Dr Helen Manns, Director Of The Institute Of Science And Environment

Helen Manns

Image Caption: Dr Helen Manns, Director Of The Institute Of Science And Environment


What do you do and what motivates you to work in this field? 

“I’m Director of the Institute of Science and Environment at the University of Cumbria. It’s quite a diverse institute that covers everything from forestry, outdoor studies, geography, and conservation, through to zoology and biomedical science. My background is in environmental management so a bit removed from medicine! I have a lifelong passion for dealing with anything to do with environmental issues and sustainability. It’s the field that I’ve always worked in, either as a practitioner or as an academic. I have, however, spent many years working in higher education covering a number of different portfolios. In a former role as Associate Dean for Learning and Teaching, for example, I was involved in developing a partnership with an international medical school, and as Head of International Development I have lots of experience of partnership working.”


Why did you get involved in the cumbria school of medicine project?  

“Probably a very different perspective! I bring a lot of years of knowledge of working in higher education and some of the challenges the sector faces. In the past, I’ve worked in learning and teaching, so have a strong quality background. I have also worked in partnership development, working collaboratively with a range of organisations – both UK and international – so I have that collaborative development background that I can contribute. I also bring a wider university strategic positioning perspective.”


What are your aspirations for the school? 
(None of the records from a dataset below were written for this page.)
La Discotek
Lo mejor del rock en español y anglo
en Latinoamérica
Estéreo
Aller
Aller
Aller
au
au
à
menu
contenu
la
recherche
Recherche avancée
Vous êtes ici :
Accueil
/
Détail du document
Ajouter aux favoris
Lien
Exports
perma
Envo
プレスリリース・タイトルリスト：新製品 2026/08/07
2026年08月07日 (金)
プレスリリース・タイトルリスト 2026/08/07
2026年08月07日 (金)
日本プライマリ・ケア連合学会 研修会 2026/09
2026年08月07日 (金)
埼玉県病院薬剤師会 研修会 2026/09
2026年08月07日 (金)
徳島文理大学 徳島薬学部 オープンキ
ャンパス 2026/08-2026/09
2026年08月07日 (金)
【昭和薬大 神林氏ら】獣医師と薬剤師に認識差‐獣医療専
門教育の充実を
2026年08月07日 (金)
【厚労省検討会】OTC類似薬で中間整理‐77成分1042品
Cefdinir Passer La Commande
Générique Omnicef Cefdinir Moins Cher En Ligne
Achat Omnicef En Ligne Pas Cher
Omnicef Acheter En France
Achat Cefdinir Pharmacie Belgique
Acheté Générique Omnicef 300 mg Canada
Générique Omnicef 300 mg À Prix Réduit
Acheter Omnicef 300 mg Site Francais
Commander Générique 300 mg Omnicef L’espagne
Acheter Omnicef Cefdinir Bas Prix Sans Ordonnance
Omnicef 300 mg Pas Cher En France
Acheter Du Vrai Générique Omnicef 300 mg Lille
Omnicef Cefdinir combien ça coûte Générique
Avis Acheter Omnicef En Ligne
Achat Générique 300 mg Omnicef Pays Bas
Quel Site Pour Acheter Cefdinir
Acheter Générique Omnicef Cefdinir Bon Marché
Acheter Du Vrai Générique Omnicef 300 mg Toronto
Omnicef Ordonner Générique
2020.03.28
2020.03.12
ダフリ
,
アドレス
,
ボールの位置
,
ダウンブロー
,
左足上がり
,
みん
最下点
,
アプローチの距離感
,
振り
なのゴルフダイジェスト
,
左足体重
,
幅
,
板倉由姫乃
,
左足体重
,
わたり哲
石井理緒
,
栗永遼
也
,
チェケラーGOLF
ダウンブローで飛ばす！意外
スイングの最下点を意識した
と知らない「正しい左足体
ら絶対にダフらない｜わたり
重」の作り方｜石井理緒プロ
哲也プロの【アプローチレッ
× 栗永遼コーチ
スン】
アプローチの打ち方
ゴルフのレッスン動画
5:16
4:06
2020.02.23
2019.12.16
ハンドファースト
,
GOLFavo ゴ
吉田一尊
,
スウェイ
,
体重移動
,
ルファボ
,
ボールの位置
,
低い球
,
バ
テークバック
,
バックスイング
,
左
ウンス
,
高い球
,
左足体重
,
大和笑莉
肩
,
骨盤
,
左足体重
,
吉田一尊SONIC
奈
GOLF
“It’s going to make a massive difference to Cumbria, not just in the practical sense of developing people who will go into medicine and stay within Cumbria, but also by raising aspirations within the county. We have low progression rates to higher education in Cumbria; even if people don’t want to become medics hopefully the medical school will raise aspirations generally. I think the School will also contribute enormously to the University. Having additional numbers on campus will really help to develop the vibrancy around the University, and bringing a whole new discipline creates exciting opportunities for collaborations between colleagues. It’s the spinoffs that really excite me, what the medical school can do for the region, city and the University itself.”


What should prospective students expect? 

“They can expect a bespoke curriculum that is very much focused on regional needs. I think that will be quite unique. The idea of integration into the county and the feeling of belonging will also be key. There’s a real sense of excitement in the county about having the students here. Students can also probably expect more integration with other health professions than they might get at medical schools elsewhere, as interprofessional learning has purposefully been built into the curriculum. Opportunities to interact with students from other disciplines will also be greater than you may get at other medical schools that are bigger and more self-contained. There is also the unique location that Cumbria offers with a blend of urban and amazing rural locations.”